> _Selected excerpt_:

________

The Endocrinologist consultant who diagnosed my CFS referred me to a new CFS clinic that had just opened at my local hospital. I had to wait several months for an appointment and finally saw a Physiotherapist and a Psychologist who then decided that they could not provide any specific help; they simply referred me to their Occupational Therapist colleague.
Again I was going to have to wait several months before seeing the Occupational Therapist. So I decided to also do further research while waiting.
In consultation with my doctor I decided to stop taking the Amitriptyline as it had not solved my sinus congestion problem.
I am somewhat skeptical about natural medicine remedies etc, probably because of my analytical background I like to know there is a scientific proven benefit to things I take or try. However, I was becoming more willing to try anything that might help, so when my research suggested acupuncture might help I discussed this with my doctor. His reaction was like mine that it would do no harm to give it a try and initially he referred me to a physiotherapist at a local hospital who did acupuncture. The physiotherapist contacted me and indicated that she only used acupuncture to help some of her patients’ pain problems and had never used it to help with CFS so she felt I should find a more suitable acupuncturist. Fortunately I managed to get a list of local acupuncturists and on the list was a local GP (general practitioner) doctor who also provided an acupuncture clinic.

________

> _Data extract_:
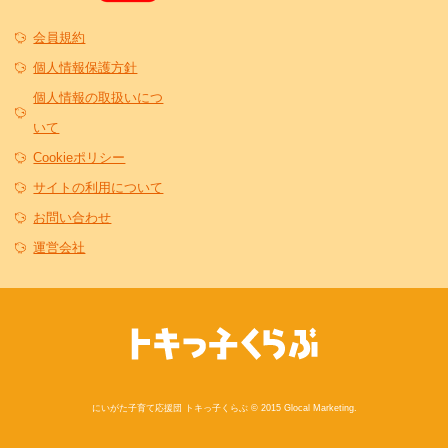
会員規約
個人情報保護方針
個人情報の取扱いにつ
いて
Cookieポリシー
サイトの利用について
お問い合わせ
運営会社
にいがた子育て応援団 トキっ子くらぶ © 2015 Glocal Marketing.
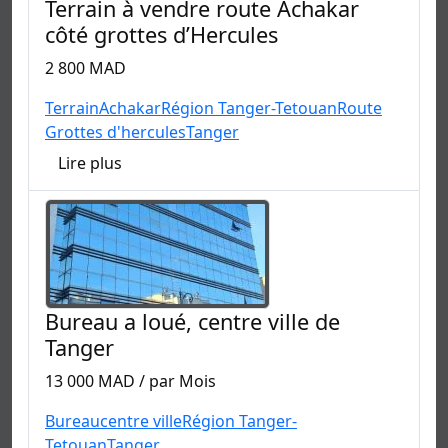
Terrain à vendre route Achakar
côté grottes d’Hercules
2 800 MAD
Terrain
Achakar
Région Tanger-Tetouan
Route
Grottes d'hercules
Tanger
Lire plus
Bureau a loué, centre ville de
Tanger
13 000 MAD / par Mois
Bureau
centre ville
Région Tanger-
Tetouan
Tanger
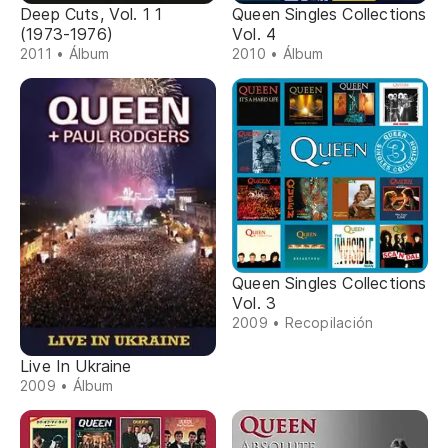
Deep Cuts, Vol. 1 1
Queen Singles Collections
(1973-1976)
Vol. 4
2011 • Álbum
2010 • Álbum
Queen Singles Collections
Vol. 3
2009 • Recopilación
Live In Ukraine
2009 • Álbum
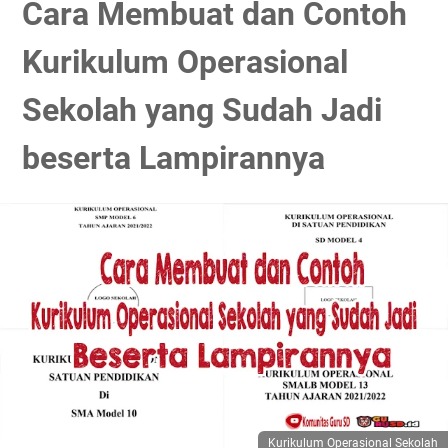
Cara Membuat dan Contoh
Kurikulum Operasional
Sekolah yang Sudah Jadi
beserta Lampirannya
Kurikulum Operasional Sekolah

________

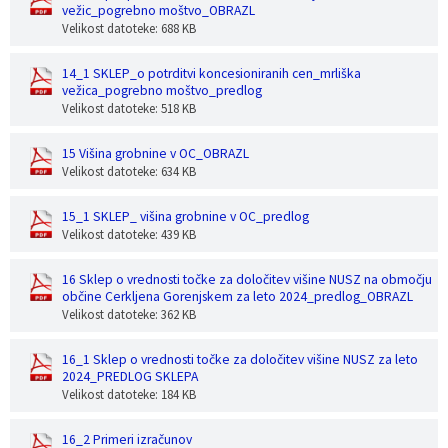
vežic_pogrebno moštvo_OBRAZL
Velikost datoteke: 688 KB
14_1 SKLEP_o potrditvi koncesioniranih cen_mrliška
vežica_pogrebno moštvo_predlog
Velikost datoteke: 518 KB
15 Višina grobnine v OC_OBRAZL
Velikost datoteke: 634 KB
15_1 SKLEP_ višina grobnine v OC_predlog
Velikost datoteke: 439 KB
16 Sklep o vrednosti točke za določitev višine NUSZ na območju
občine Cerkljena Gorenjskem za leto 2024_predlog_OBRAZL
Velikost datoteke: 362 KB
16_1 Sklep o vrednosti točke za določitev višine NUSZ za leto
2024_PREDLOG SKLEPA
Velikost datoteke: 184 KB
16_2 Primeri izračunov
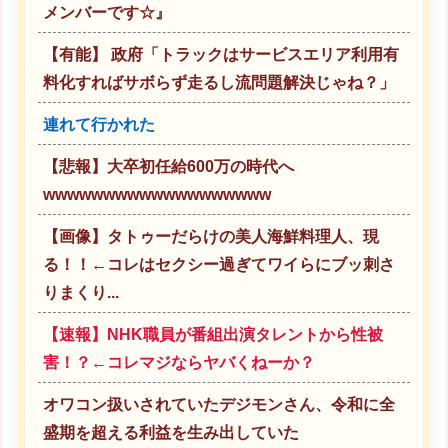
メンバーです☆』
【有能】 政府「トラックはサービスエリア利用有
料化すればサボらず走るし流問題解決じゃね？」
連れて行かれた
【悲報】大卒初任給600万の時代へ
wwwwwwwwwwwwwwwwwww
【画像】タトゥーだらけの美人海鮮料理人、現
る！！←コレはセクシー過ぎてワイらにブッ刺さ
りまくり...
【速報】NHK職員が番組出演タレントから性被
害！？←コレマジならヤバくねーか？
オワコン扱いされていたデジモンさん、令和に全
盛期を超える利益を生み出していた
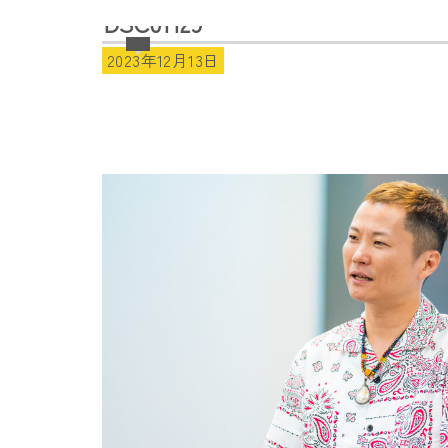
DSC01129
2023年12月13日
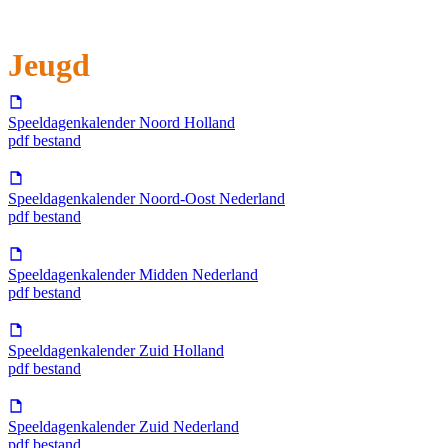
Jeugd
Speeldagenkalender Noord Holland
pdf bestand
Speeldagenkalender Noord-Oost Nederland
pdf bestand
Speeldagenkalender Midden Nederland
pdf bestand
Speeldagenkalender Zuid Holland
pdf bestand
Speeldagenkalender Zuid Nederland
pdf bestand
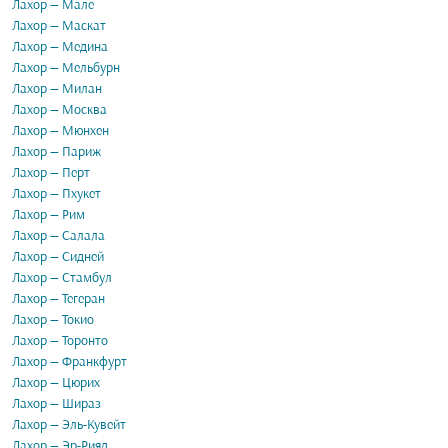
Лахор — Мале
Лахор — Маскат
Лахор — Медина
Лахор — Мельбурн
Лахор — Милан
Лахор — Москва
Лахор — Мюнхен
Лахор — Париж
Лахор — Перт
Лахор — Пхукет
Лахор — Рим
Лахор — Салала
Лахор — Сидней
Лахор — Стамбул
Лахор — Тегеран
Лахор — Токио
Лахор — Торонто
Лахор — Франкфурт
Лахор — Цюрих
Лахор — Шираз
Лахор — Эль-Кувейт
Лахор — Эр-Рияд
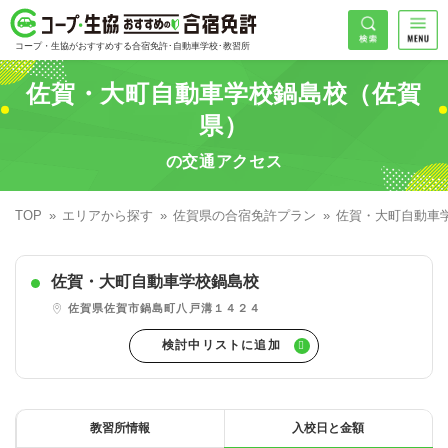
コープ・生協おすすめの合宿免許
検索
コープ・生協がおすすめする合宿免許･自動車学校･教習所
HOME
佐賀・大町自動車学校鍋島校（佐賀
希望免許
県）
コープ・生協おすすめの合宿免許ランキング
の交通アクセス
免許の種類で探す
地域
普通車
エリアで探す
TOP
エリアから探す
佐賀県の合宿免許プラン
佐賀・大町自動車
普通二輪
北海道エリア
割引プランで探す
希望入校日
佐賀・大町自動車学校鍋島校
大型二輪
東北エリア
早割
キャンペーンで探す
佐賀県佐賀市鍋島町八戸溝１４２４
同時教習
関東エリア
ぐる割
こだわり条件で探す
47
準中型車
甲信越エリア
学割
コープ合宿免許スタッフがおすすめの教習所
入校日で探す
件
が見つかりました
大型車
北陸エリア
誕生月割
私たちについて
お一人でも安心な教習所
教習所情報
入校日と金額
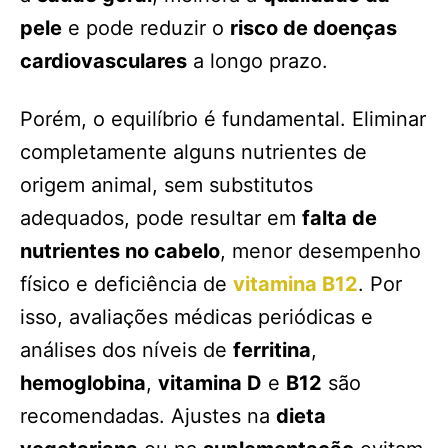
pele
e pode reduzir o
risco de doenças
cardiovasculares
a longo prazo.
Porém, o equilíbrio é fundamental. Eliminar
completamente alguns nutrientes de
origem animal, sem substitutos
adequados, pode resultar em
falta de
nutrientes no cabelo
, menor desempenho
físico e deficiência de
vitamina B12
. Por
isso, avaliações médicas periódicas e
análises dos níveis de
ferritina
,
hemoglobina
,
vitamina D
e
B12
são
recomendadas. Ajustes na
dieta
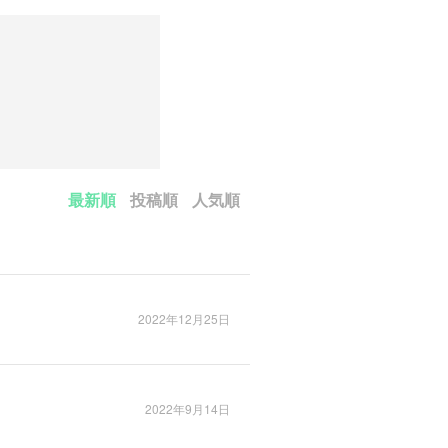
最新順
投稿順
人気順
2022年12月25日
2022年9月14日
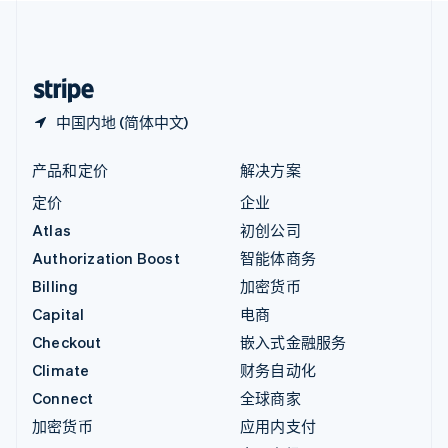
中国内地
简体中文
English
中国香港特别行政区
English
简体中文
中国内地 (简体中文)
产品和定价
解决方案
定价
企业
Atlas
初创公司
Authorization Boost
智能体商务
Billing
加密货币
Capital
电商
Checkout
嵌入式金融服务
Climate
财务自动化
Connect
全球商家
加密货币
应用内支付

________

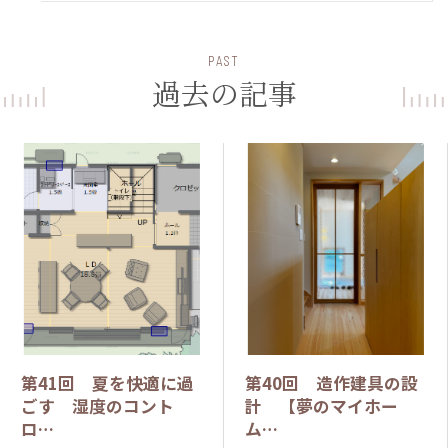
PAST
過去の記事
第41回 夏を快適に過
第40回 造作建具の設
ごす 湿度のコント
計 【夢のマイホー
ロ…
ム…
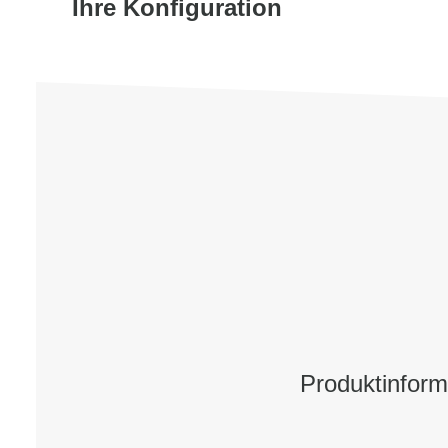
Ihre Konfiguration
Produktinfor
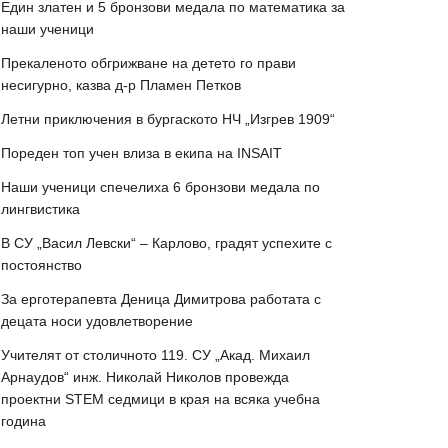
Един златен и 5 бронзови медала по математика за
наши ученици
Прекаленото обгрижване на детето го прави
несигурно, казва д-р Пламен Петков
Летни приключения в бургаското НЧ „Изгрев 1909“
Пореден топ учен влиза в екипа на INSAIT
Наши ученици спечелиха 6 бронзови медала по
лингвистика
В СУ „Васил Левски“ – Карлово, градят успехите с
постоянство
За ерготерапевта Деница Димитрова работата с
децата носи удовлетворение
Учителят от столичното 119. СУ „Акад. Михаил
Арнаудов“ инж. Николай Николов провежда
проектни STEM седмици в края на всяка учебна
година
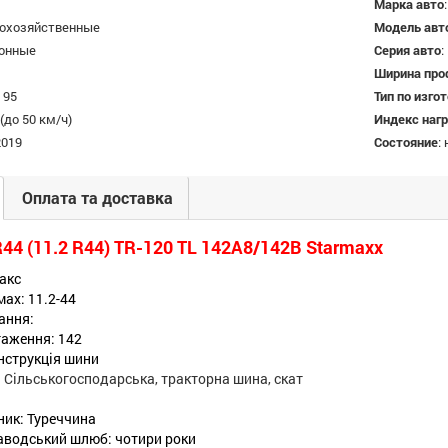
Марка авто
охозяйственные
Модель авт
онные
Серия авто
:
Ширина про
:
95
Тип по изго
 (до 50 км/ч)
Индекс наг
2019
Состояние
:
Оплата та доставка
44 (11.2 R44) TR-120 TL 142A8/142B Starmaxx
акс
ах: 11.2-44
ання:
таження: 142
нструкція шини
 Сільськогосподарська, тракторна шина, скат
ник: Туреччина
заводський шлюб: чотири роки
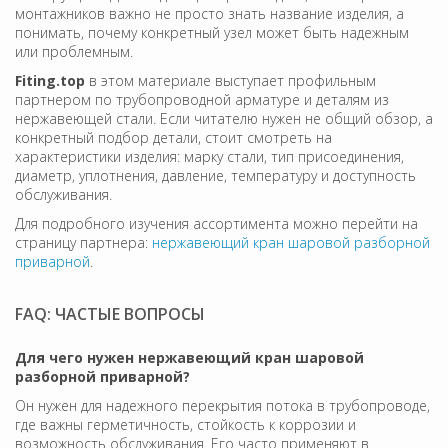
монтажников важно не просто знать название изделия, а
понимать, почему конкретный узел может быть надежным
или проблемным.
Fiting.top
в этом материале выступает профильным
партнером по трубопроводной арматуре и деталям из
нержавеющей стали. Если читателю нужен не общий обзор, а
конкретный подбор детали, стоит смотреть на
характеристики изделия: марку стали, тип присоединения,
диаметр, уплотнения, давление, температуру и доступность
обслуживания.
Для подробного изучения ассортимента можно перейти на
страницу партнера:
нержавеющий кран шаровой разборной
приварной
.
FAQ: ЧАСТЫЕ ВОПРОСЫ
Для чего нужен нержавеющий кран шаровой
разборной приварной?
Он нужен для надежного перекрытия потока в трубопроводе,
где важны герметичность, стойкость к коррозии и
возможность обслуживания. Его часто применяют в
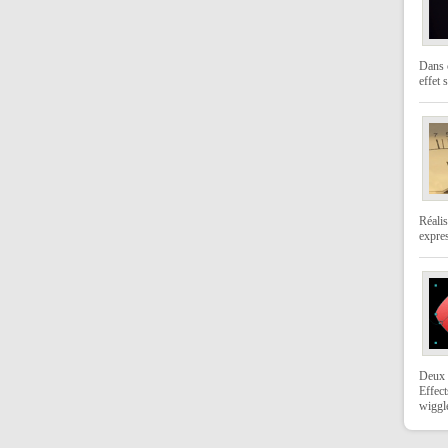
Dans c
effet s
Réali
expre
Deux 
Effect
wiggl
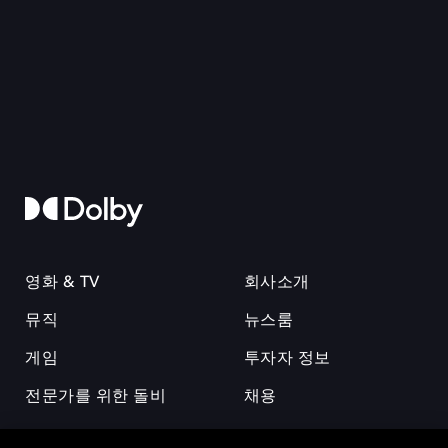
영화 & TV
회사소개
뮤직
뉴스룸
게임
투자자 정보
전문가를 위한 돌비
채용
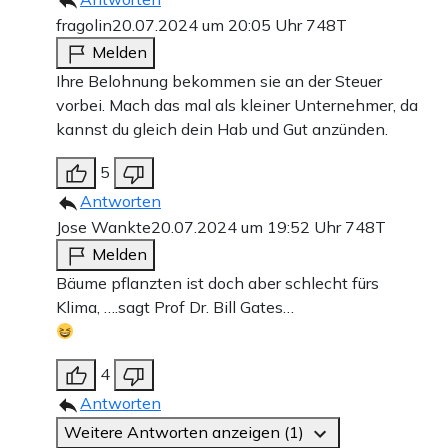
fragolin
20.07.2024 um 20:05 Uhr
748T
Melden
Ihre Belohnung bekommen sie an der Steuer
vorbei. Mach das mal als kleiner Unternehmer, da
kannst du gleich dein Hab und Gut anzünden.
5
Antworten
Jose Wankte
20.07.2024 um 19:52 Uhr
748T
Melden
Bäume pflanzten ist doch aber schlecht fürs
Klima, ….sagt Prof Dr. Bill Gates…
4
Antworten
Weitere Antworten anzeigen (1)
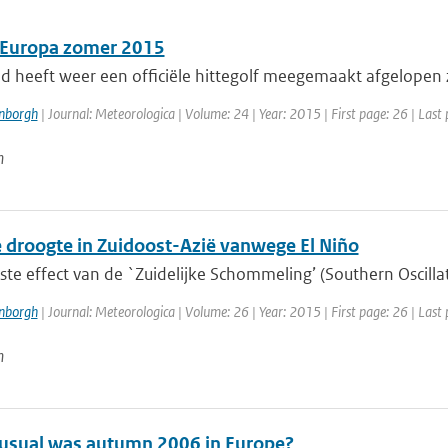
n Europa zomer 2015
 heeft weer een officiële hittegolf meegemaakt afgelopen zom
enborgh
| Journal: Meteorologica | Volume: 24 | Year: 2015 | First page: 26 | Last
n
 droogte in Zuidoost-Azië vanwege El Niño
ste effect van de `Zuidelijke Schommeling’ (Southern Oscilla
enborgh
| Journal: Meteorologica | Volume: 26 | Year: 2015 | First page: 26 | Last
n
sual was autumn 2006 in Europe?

________

> _Instructions_:
(1) Summarize the account of seeking CFS treatment in two sentences.
(2) Resume the account of seeking CFS treatment, starting after its final sentence about the local GP who also provided an acupuncture clinic.

> _Answers to the exercise_:
(1) After waiting several months for an appointment at a new CFS clinic, the writer saw a Physiotherapist and a Psychologist, who could offer no specific help and referred the writer to an Occupational Therapist. Facing another long wait, the writer researched further, stopped taking Amitriptyline in consultation with the doctor, and, despite skepticism about natural remedies, pursued acupuncture, which led to a local GP who also ran an acupuncture clinic.

(2)
I saw this doctor and after an initial consultation he gave me four acupuncture treatments which meant I had needles placed in my feet, hands and head. During this period I felt no benefit and may have felt a bit worse, so it was decided that I was obviously not getting any help from this treatment. Another blind alley, but I was still determined to keep on looking for a solution.
Finally in January of 2006 I saw the Occupational Therapist who after discussing things with me, suggested that I kept a log of my activities and noted when I became fatigued. The aim was to determine what I could do and then try and only ever go to 75% of these activities i.e. never to get to the point of being fatigued. I tried to do this but found it difficult to determine levels as things seemed so variable. I was also given a relaxation/meditation CD, which I should use daily to help me relax.
I continued with the logging idea mentioned above but changed what and how I did the actual logging. Rather than writing down what I did at different times of the day, which to me just seemed to end up with pages of words from which it was difficult to see any trends or patterns, I initially simply produced a chart where there was a column for each day and the column was divided into hours. I then used colours to just show my activities, so:
- Red - indicated physical activity such as doing a job around the house or walking etc, i.e. not sitting around.
- Green – indicated mental activity like watching TV, reading, working on PC i.e. sitting around.
- Yellow – indicated resting such as just laying down, perhaps listening to my relaxation CD etc.
- Blue – indicated actual periods of sleep.
This was initially useful in showing me that my worst times were the mornings and that I might go through phases when I might sleep more in the mornings one week compared to the next.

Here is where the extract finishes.